**Instructions to follow**:
Only a number is wanted: how many lines in the records below contain "years"?

**Dataset content**:
........
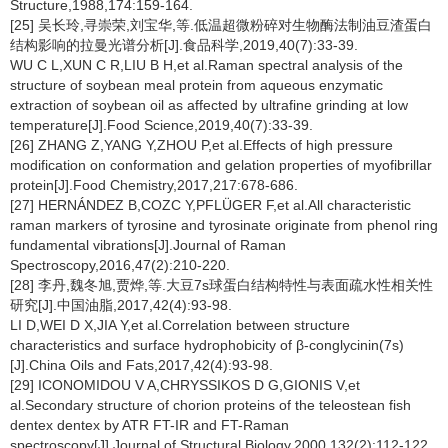
Structure,1988,174:159-164.
[25] 吴长玲,寻崇荣,刘宝华,等.低温超微粉碎对生物酶法制油豆渣蛋白
结构影响的拉曼光谱分析[J].食品科学,2019,40(7):33-39.
WU C L,XUN C R,LIU B H,et al.Raman spectral analysis of the
structure of soybean meal protein from aqueous enzymatic
extraction of soybean oil as affected by ultrafine grinding at low
temperature[J].Food Science,2019,40(7):33-39.
[26] ZHANG Z,YANG Y,ZHOU P,et al.Effects of high pressure
modification on conformation and gelation properties of myofibrillar
protein[J].Food Chemistry,2017,217:678-686.
[27] HERNÁNDEZ B,COZC Y,PFLÜGER F,et al.All characteristic
raman markers of tyrosine and tyrosinate originate from phenol ring
fundamental vibrations[J].Journal of Raman
Spectroscopy,2016,47(2):210-220.
[28] 李丹,魏冬旭,贾烨,等.大豆7s球蛋白结构特性与表面疏水性相关性
研究[J].中国油脂,2017,42(4):93-98.
LI D,WEI D X,JIA Y,et al.Correlation between structure
characteristics and surface hydrophobicity of β-conglycinin(7s)
[J].China Oils and Fats,2017,42(4):93-98.
[29] ICONOMIDOU V A,CHRYSSIKOS D G,GIONIS V,et
al.Secondary structure of chorion proteins of the teleostean fish
dentex dentex by ATR FT-IR and FT-Raman
spectroscopy[J].Journal of Structural Biology,2000,132(2):112-122.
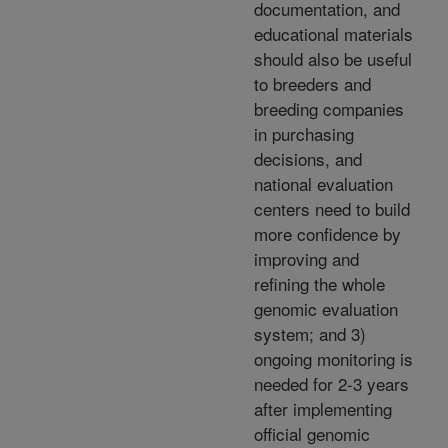
documentation, and
educational materials
should also be useful
to breeders and
breeding companies
in purchasing
decisions, and
national evaluation
centers need to build
more confidence by
improving and
refining the whole
genomic evaluation
system; and 3)
ongoing monitoring is
needed for 2-3 years
after implementing
official genomic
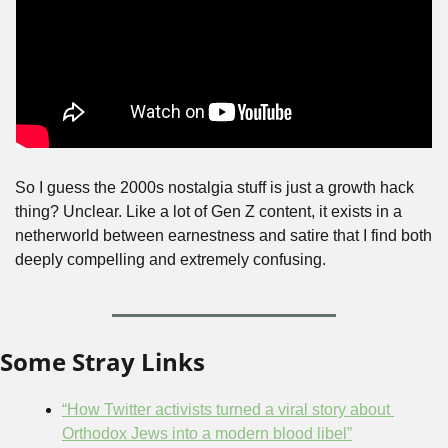
So I guess the 2000s nostalgia stuff is just a growth hack 
thing? Unclear. Like a lot of Gen Z content, it exists in a 
netherworld between earnestness and satire that I find both 
deeply compelling and extremely confusing.
Some Stray Links
“How Twitter activists turned a viral story about 
Orthodox Jews into a modern blood libel”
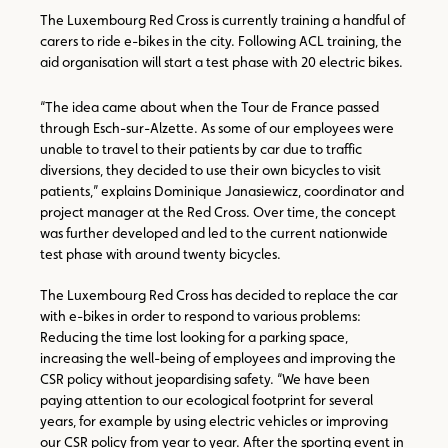
The Luxembourg Red Cross is currently training a handful of
carers to ride e-bikes in the city. Following ACL training, the
aid organisation will start a test phase with 20 electric bikes.
“The idea came about when the Tour de France passed
through Esch-sur-Alzette. As some of our employees were
unable to travel to their patients by car due to traffic
diversions, they decided to use their own bicycles to visit
patients,” explains Dominique Janasiewicz, coordinator and
project manager at the Red Cross. Over time, the concept
was further developed and led to the current nationwide
test phase with around twenty bicycles.
The Luxembourg Red Cross has decided to replace the car
with e-bikes in order to respond to various problems:
Reducing the time lost looking for a parking space,
increasing the well-being of employees and improving the
CSR policy without jeopardising safety. “We have been
paying attention to our ecological footprint for several
years, for example by using electric vehicles or improving
our CSR policy from year to year. After the sporting event in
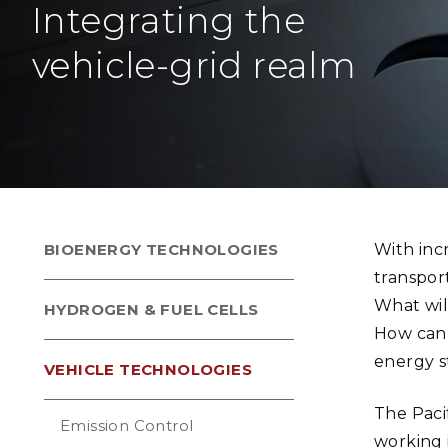
Integrating the
PNNL-Sequi
Quantum Information
K-12 Educators and Stude
Coastal Res
Sciences
vehicle-grid realm
STEM Education
Chemistry
Internships
Fusion Energy Science
DATA SCIENCE & COM
Artificial Intelligence
BIOENERGY TECHNOLOGIES
With incr
Graph and Data Analytics
transpor
What wil
HYDROGEN & FUEL CELLS
How can v
PUBLICATIONS & REP
energy s
VEHICLE TECHNOLOGIES
The Paci
Emission Control
working 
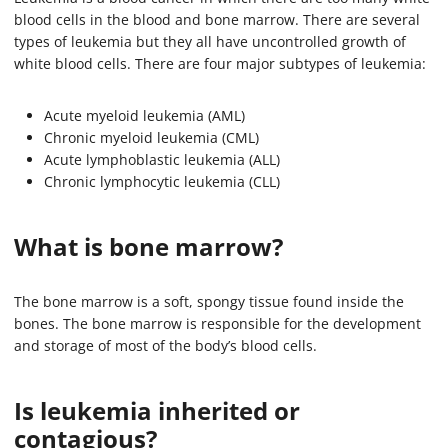
blood cells in the blood and bone marrow. There are several
types of leukemia but they all have uncontrolled growth of
white blood cells. There are four major subtypes of leukemia:
Acute myeloid leukemia (AML)
Chronic myeloid leukemia (CML)
Acute lymphoblastic leukemia (ALL)
Chronic lymphocytic leukemia (CLL)
What is bone marrow?
The bone marrow is a soft, spongy tissue found inside the
bones. The bone marrow is responsible for the development
and storage of most of the body’s blood cells.
Is leukemia inherited or
contagious?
........
**Response to the task**:
2